October 4 at 5:36 pm E.T. from SLC-41 at Cape Canaveral Space Force Station
With much of the state still flooded and left in devastation from the recent hurricane Ian, space operations are beginning to move forward with the cadence. This evening ULA (United Launch Alliance) lifted off an Atlas V rocket in the 531 configuration to bring SES-20, and SES-21 to orbit for SES of Luxembourg. Going into a near circular, near geosynchronous orbit at 1.9 degrees of inclination. Once separated these twin satellites will use their on-board propulsion systems to circularize their orbits at 22,300 miles above the equator. This comes ahead of two other launches slated for this week, the Crew-5 mission on Wednesday, and the Galaxy 33 & 34 mission Thursday evening.
SES-20 and SES-21 are both all electric 702 Small Platform satellites equipped with C-band payloads which will operate over the United States. These will help usher in the Federal Communications Commission’s 5G Fast initiative, requiring operators like SES to quit using the lower 300MHz from 200 MHz of the C-band system to make way for 5G mobile services. They each have a mass of 3500 kg, include two solar arrays and a lifespan of fifteen years. The main goal is to provide North America with digital broadcasting services.
Built by Boeing with thousands of narrow and steerable beams and the capability to isolate interference sources, these two spacecrafts provide SES and future customers the ability to extend or even change the satellites coverage areas and mission throughout its life. Using proven hardware along with next generation technology these were created with affordable and lightweight materials enabling them both to be launched from a single rocket. They also mark the first satellites delivered by the company since the start of the global Covid-19 pandemic. After going through environmental testing (vibration, thermal vacuum, electromagnetic, and acoustic) at Boeings factory in El Segundo, CA they were integrated into a dual launch configuration platform also built by Boeing.
You may already know about the Atlas V rocket, but if not here’s what makes ULA so great. The Atlas V rocket is an expendable medium lift launch vehicle with two stages and multiple configurations depending on the mission parameters. The first part of the Atlas V is a common core booster, powered by and RD-180 engine that burns kerosene and liquid oxygen. This stage is accompanied by up to five solid rocket boosters to provide additional thrust.
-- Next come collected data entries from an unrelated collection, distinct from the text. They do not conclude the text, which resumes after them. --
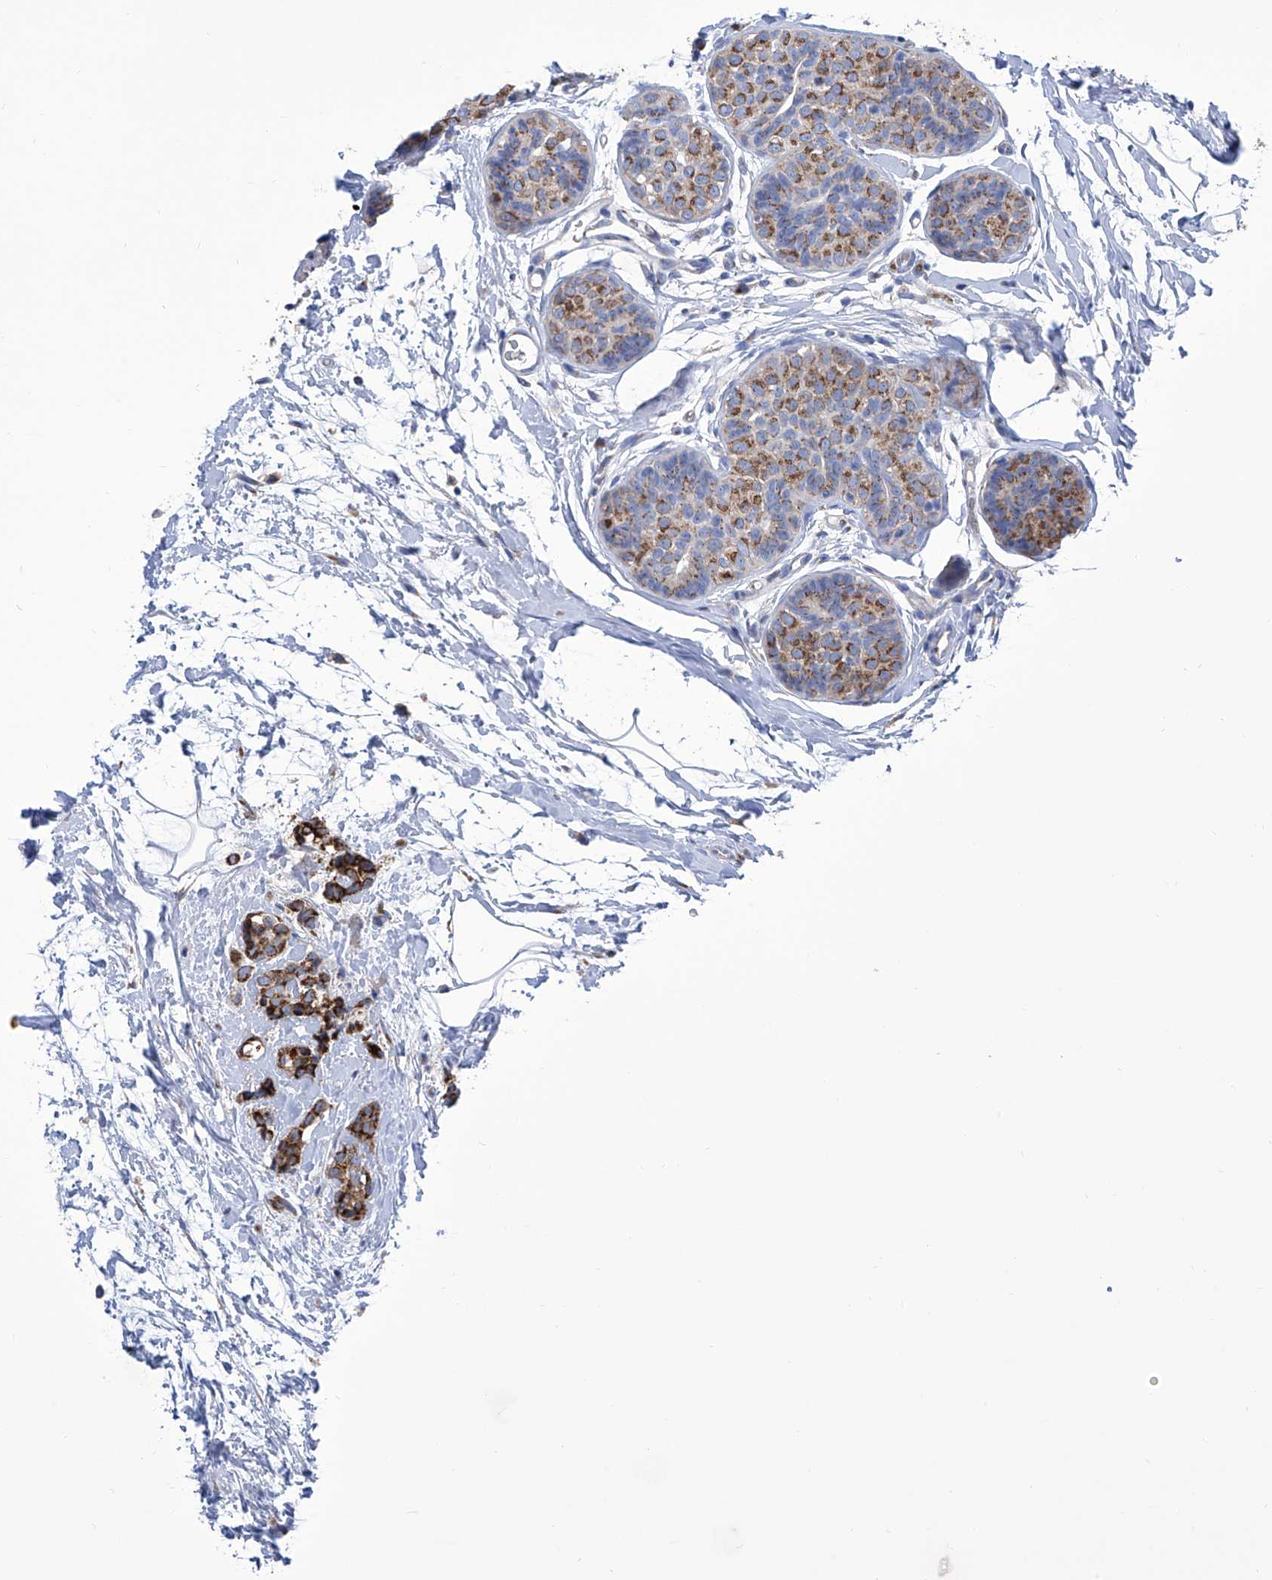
{"staining": {"intensity": "strong", "quantity": ">75%", "location": "cytoplasmic/membranous"}, "tissue": "breast cancer", "cell_type": "Tumor cells", "image_type": "cancer", "snomed": [{"axis": "morphology", "description": "Lobular carcinoma, in situ"}, {"axis": "morphology", "description": "Lobular carcinoma"}, {"axis": "topography", "description": "Breast"}], "caption": "Immunohistochemical staining of lobular carcinoma in situ (breast) displays high levels of strong cytoplasmic/membranous staining in approximately >75% of tumor cells.", "gene": "TJAP1", "patient": {"sex": "female", "age": 41}}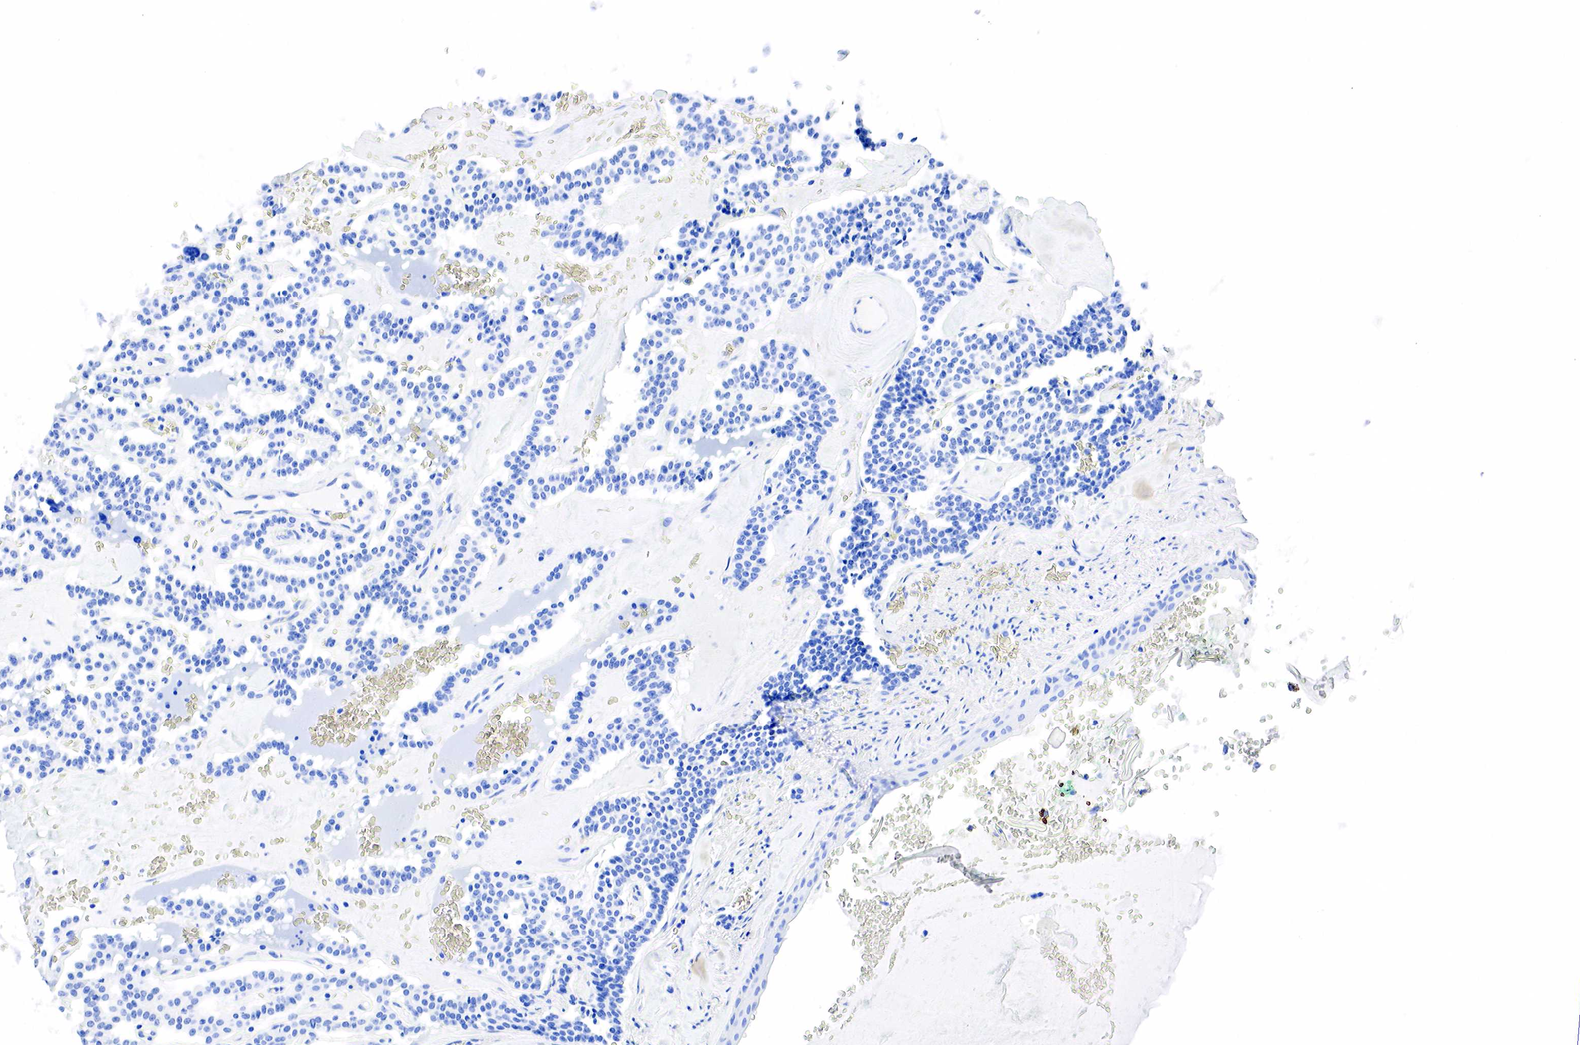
{"staining": {"intensity": "negative", "quantity": "none", "location": "none"}, "tissue": "carcinoid", "cell_type": "Tumor cells", "image_type": "cancer", "snomed": [{"axis": "morphology", "description": "Carcinoid, malignant, NOS"}, {"axis": "topography", "description": "Bronchus"}], "caption": "Immunohistochemistry photomicrograph of human malignant carcinoid stained for a protein (brown), which shows no staining in tumor cells.", "gene": "PTH", "patient": {"sex": "male", "age": 55}}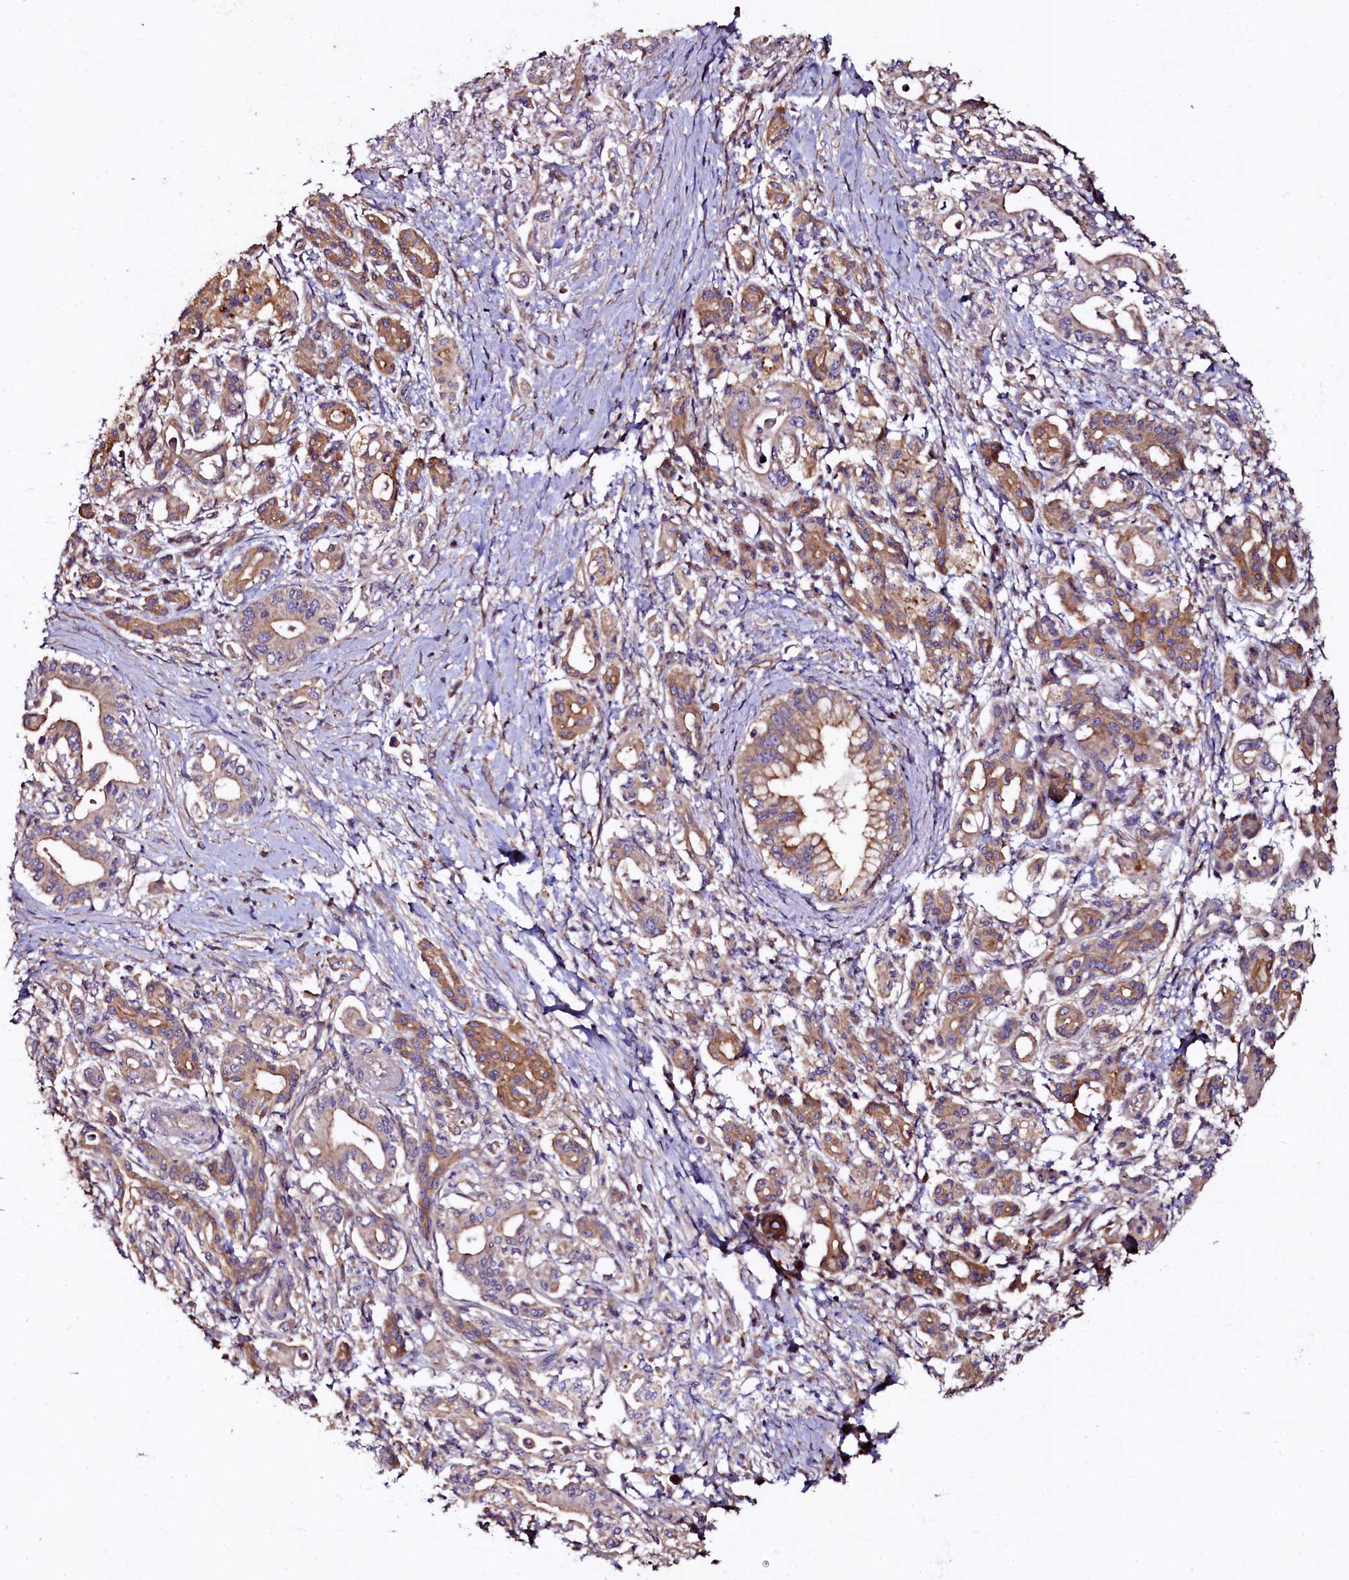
{"staining": {"intensity": "moderate", "quantity": ">75%", "location": "cytoplasmic/membranous"}, "tissue": "pancreatic cancer", "cell_type": "Tumor cells", "image_type": "cancer", "snomed": [{"axis": "morphology", "description": "Adenocarcinoma, NOS"}, {"axis": "topography", "description": "Pancreas"}], "caption": "The micrograph displays staining of adenocarcinoma (pancreatic), revealing moderate cytoplasmic/membranous protein staining (brown color) within tumor cells. (DAB IHC, brown staining for protein, blue staining for nuclei).", "gene": "APPL2", "patient": {"sex": "female", "age": 66}}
The second stage of the rocket is the Centaur upper stage, powered by one or two RL10 engines that burn liquid hydrogen and liquid oxygen. The 531 configuration simply means the fairing is five meters in diameter, there will be three Solid Rocket Boosters, and a single Centaur engine on the upper stage. The booster for the rocket, or common core will provide 860,200 lbs. of of thrust at sea level and with each SRB (Solid Rocket Booster) providing an additional 371,550 lbs. of thrust totaling the amount of thrust at lift off to 1,974850 lbs. at sea level.
Today’s launch marks the ninety-sixth flight of an Atlas V, and the fifth Atlas V to launch using the 531 configuration. Now there are only twenty Atlas Vs set to launch before the company phases them out for the newest ULA launch vehicle. Delta has slowing been retired and only two Delta IV Heavy’s now remain. Once Atlas and Delta are gone ULA will begin using the new Vulcan Centaur which is said to be less expensive and more capable than its predecessors.